Hier will Air Berlin gut 120 Millionen einsparen. Denn wie bei den Flugzeugfinanzierungen hat Air Berlin auch hier aus Geldmangel reichlich unvorteilhafte Deals abgeschlossen. Gegen üppige Vorauszahlungen hat sich die Linie etwa verpflichtet, alle ihre Buchungen über diese Netze laufen zu lassen. Nun zahlt sie im Gegensatz zu allen anderen Fluglinien selbst dann bis zu zehn Euro Gebühr pro Ticket, wenn Kunden auf airberlin.de buchen und dafür nur weniger als 40 Euro bezahlen. „So blöd sind nur wir“, sagt ein Mitarbeiter.

Was der neue Partner bekommt

Trotz der relativ hohen Erwartungen ist Air Berlin sicher, einen neuen Partner überzeugen zu können. „Wir sind zwar nicht in guter Form, aber trotzdem attraktiv“, so Winkelmann. Sein wichtigstes Angebot ist der Zugang zum in zwei der wichtigsten deutschen Flughäfen: Düsseldorf zählt wegen der vielen gut verdienenden Bewohner in der Nähe zu den drei lukrativsten Märkten in Deutschland.
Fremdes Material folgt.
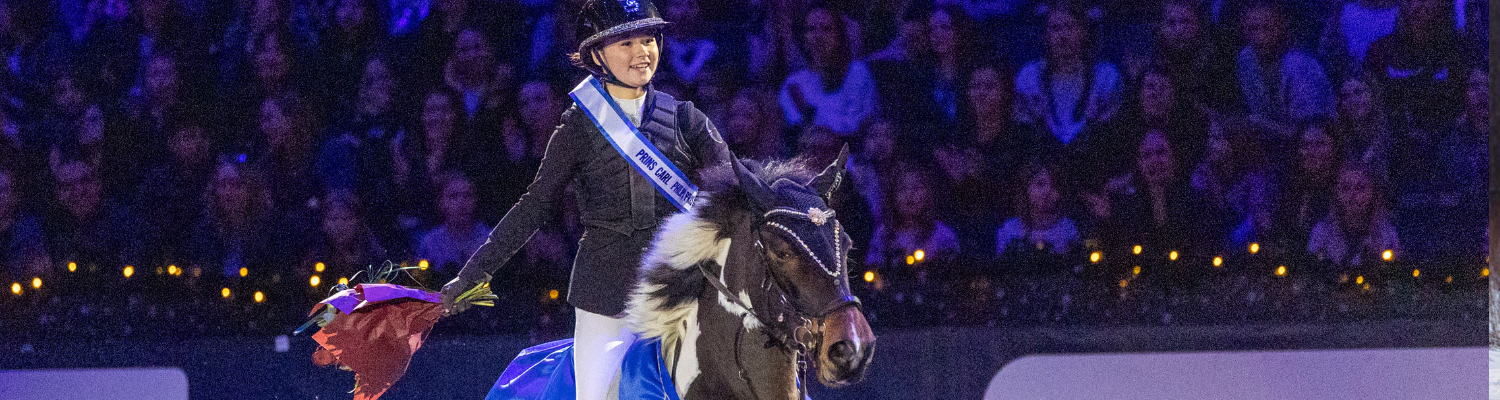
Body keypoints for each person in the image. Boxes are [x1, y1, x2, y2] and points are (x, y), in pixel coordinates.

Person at [438, 1, 732, 399]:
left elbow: (737, 186)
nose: (642, 52)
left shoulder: (687, 119)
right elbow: (533, 208)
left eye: (648, 40)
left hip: (679, 290)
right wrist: (473, 273)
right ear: (596, 55)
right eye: (626, 43)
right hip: (606, 296)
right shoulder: (577, 127)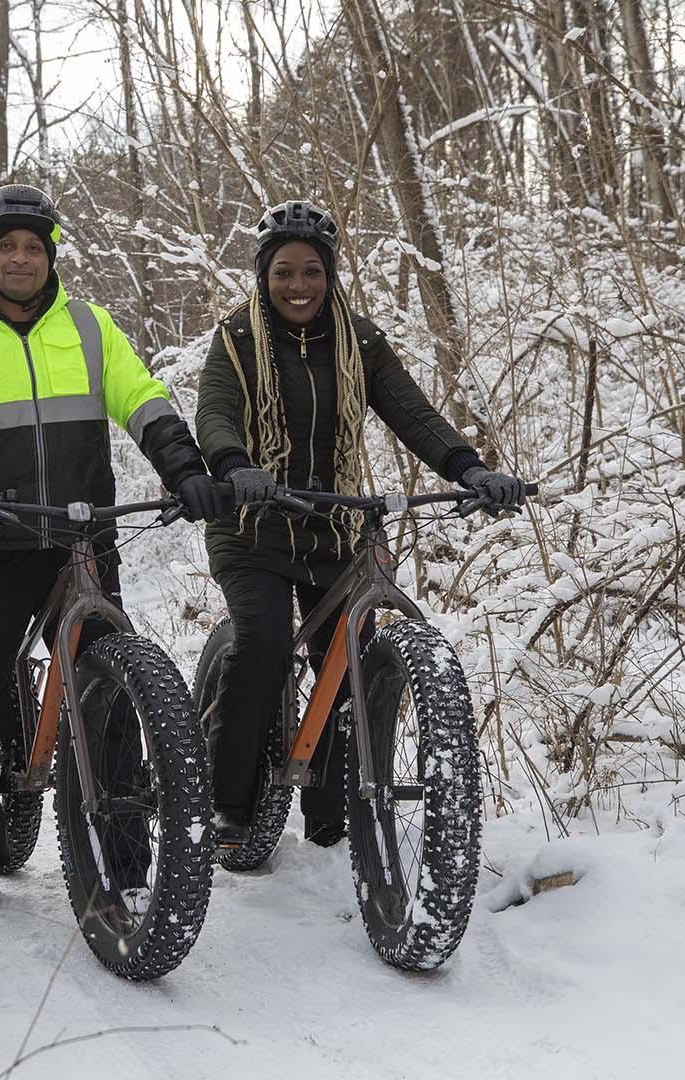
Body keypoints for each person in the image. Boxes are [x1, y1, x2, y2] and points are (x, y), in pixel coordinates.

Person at [0, 183, 222, 916]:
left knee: (108, 700)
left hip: (81, 540)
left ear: (51, 257)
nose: (21, 258)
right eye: (7, 247)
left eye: (34, 247)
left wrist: (185, 469)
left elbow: (143, 400)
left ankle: (126, 862)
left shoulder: (88, 327)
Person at [194, 200, 529, 848]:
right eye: (284, 272)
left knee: (346, 663)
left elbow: (414, 414)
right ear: (264, 275)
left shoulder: (360, 341)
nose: (299, 286)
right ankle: (227, 804)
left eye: (312, 271)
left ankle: (329, 815)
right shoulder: (236, 338)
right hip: (253, 528)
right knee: (262, 643)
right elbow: (215, 413)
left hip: (334, 530)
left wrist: (470, 469)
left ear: (332, 274)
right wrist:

Berlin leidet zwar unter der Verspätung des neuen Flughafens und der relativ niedrigen Flugpreise: „Doch die Stadt ist weltweit eines der beliebtesten Reiseziele und hat das größte Passagierwachstum in Mitteleuropa. Dort könnte Air Berlin er im Rahmen der Verbindung mit seinen Flügen Langstreckenflüge nach Übersee füllen.

Darum ist sich Winkelmann auch sicher, den neuen Partner bald zu finden. Erste Kontakte gibt es jedenfalls bereits. Ein Kandidat könnte Delta aus den USA, die sich bereits an fast einem halben Dutzend Fluglinien beteiligt hat. Von denen gehören viele wie die britische Virgin nicht der Skyteam-Allianz an, zu der neben Delta auch Air France gehört. Noch öfter fällt der Name der chinesischen HNA Group.

Sie ist inzwischen nicht nur weltweit an fast 20 Fluglinien beteiligt, darunter auch den Air-Berlin-Partner Hainan Air. HNA, heute auch größte Aktionärin der Deutschen Bank, hat fast 40 Milliarden Dollar investiert, um vom Chinareiseboom zu profitieren. Dazu zählen neben Flughäfen wie Hahn im Hunsrück auch Wartungsbetriebe wie die Schweizer SR Technics, den Flughafenshop-Bertreiber Dufry und Hotelketten wie Carlson Rezidor und NH Hotels. „Da würde auch eine größere europäische Fluglinie passen“, sagt Thomas Jäger, Chef des Datenanbieters Ch-Aviation.